In 2008, Nathaneal Fast and Deborah Gruenfeld at Stanford University conducted experiments designed to reveal how the illusion of control is created. They knew previous studies had shown those with high socioeconomic status or who came from cultures where power and influence were highly regarded were more likely to think they were better at predicting the future. People even fear death less when they have a college degree. What if, they asked, you were just asked to think about being powerful?
They divided subjects into three groups. One group wrote an essay about a time in their life in which they remembered being a leader. Another group wrote about a time when they were a follower. The third group served as a control and wrote about going to the supermarket. After the essays were finished, the groups played a game where they had to guess the roll of a pair of dice. If they guessed correctly, they would get $5. The catch was this: Choose yourself or another person to roll.

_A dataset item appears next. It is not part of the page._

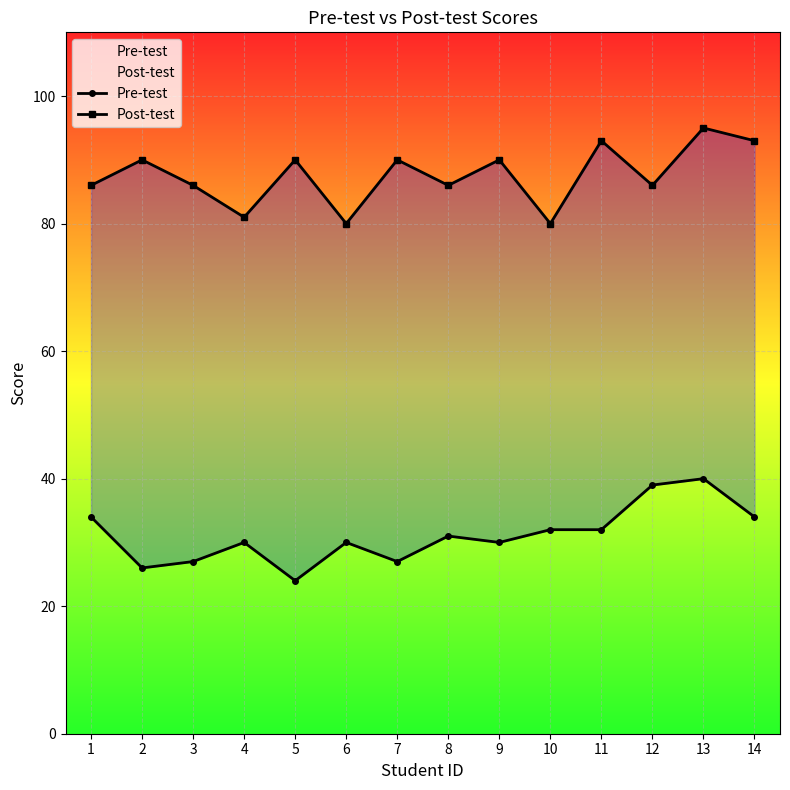

What is the minimum value for Pre-test?

24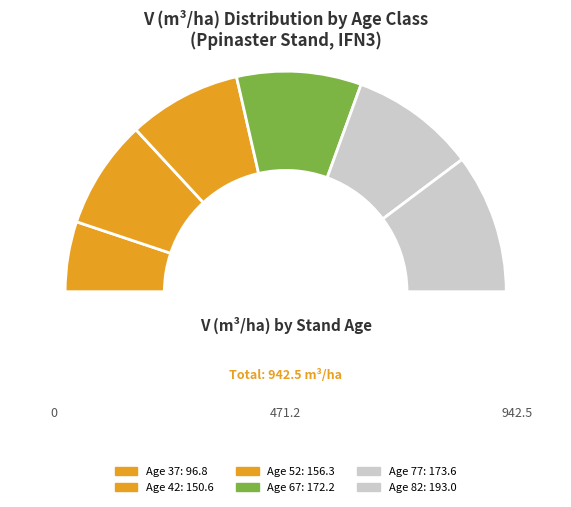

Do 67 and 42 together represent more than half of the pie?

No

Sure enough, the illusion of control had been properly primed in the group that wrote about being leaders. A full 100 percent of them asked to roll the dice. In the subordinate group, 58 percent asked for control of the roll. The control group fell in between, with 69 percent asking to try their luck instead of handing the dice over to someone else. Of course the dice didn’t care who tossed them. You start to assume you are imbued with gifts others do not possess if you find yourself at the helm of a great and powerful ship. You make plans and decisions assuming randomness and chaos are for chumps. The illusion of control is a peculiar thing because it often leads to high self-esteem and a belief your destiny is yours for the making more than it really is. This over-optimistic view can translate into actual action, rolling with the punches and moving ahead no matter what. Often, this attitude helps lead to success. Eventually, though, most people get punched in the stomach by life. Sometimes, the gut-punch doesn’t come until after a long chain of wins, until you’ve accumulated enough power to do some serious damage. This is when wars go awry, stock markets crash, and political scandals spill out into the media. Power breeds certainty, and certainty has no clout against the unpredictable, whether you are playing poker or running a country.

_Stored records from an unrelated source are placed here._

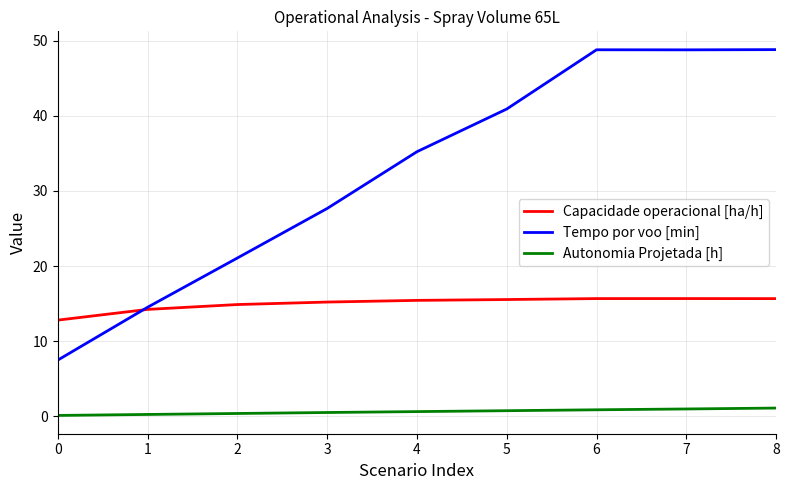

True or false: Tempo por voo [min] and Autonomia Projetada [h] cross at least once.

False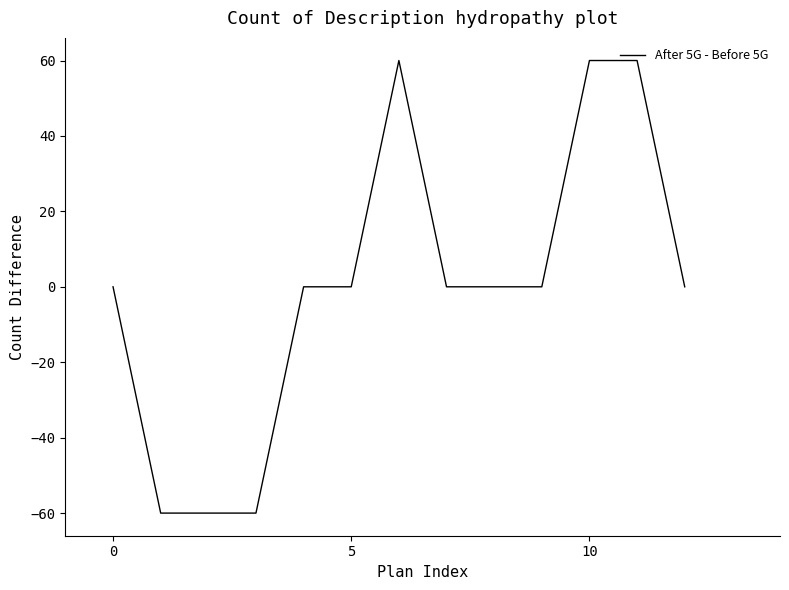

True or false: the data has more than 0 interior local peaks.

True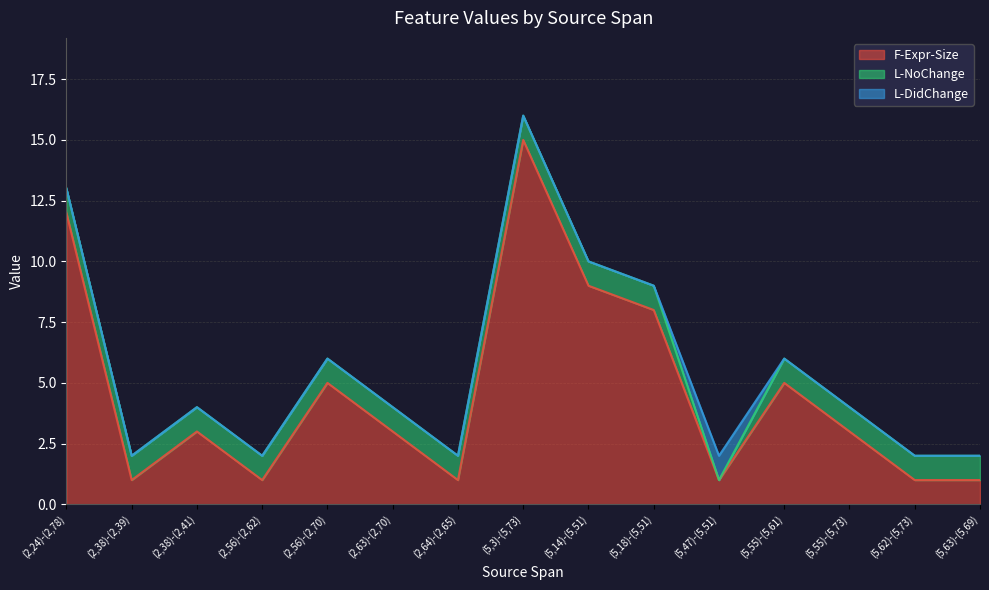

How many positive values does the L-DidChange series have?

1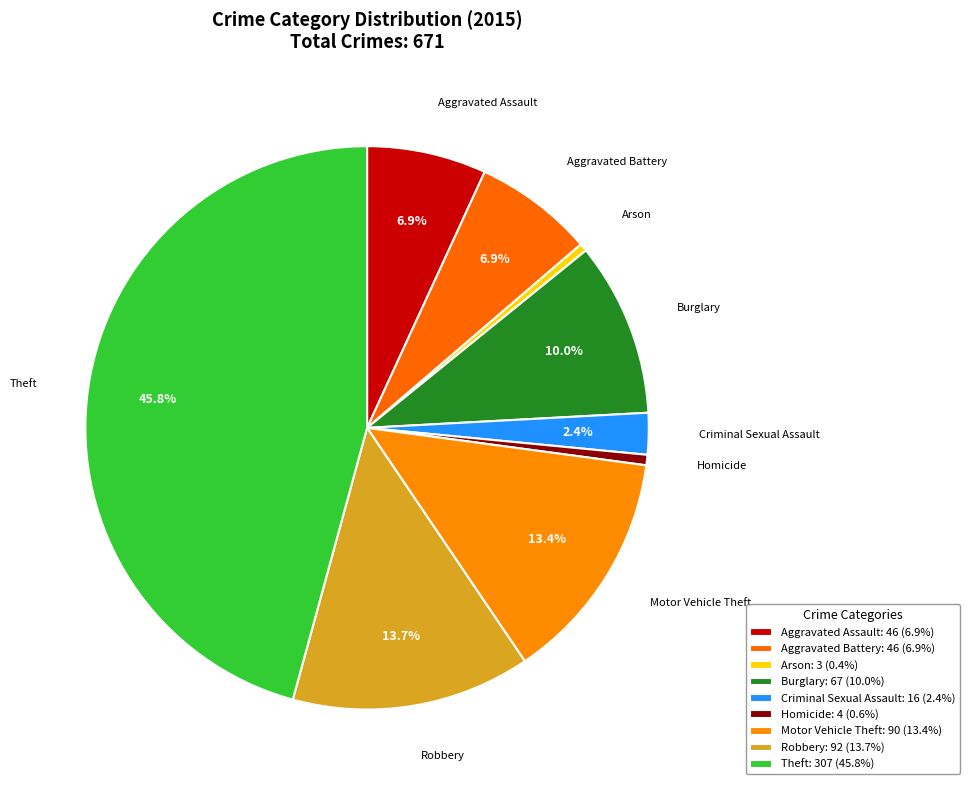

To the nearest percent, what percentage of the pie is Criminal Sexual Assault?

2%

Psychologists point out these findings do not suggest you should throw up your hands and give up. Those who are not grounded in reality, oddly enough, often achieve a lot in life simply because they believe they can and try harder than others. If you focus too long on your lack of power, you can slip into a state of learned helplessness that will whirl you into a negative feedback loop of depression. Some control is necessary or else you give up altogether. Langer proved this when studying nursing homes where some patients were allowed to arrange their furniture and water plants—they lived longer than those who had had those tasks performed by others.
Knowing about the illusion of control shouldn’t discourage you from attempting to carve a space for yourself out of whatever field you want to tackle. After all, doing nothing guarantees no results. But as you do so, remember most of the future is unforeseeable. Learn to coexist with chaos. Factor it into your plans. Accept that failure is always a possibility, even if you are one of the good guys; those who believe failure is not an option never plan for it. Some things are predictable and manageable, but the farther away in time an event occurs, the less power you have over it. The farther away from your body and the more people involved, the less agency you wield. Like a billion rolls of a trillion dice, the factors at play are too complex, too random to truly manage. You can no more predict the course of your life than you could the shape of a cloud. So seek to control the small things, the things that matter, and let them pile up into a heap of happiness. In the bigger picture, control is an illusion anyway.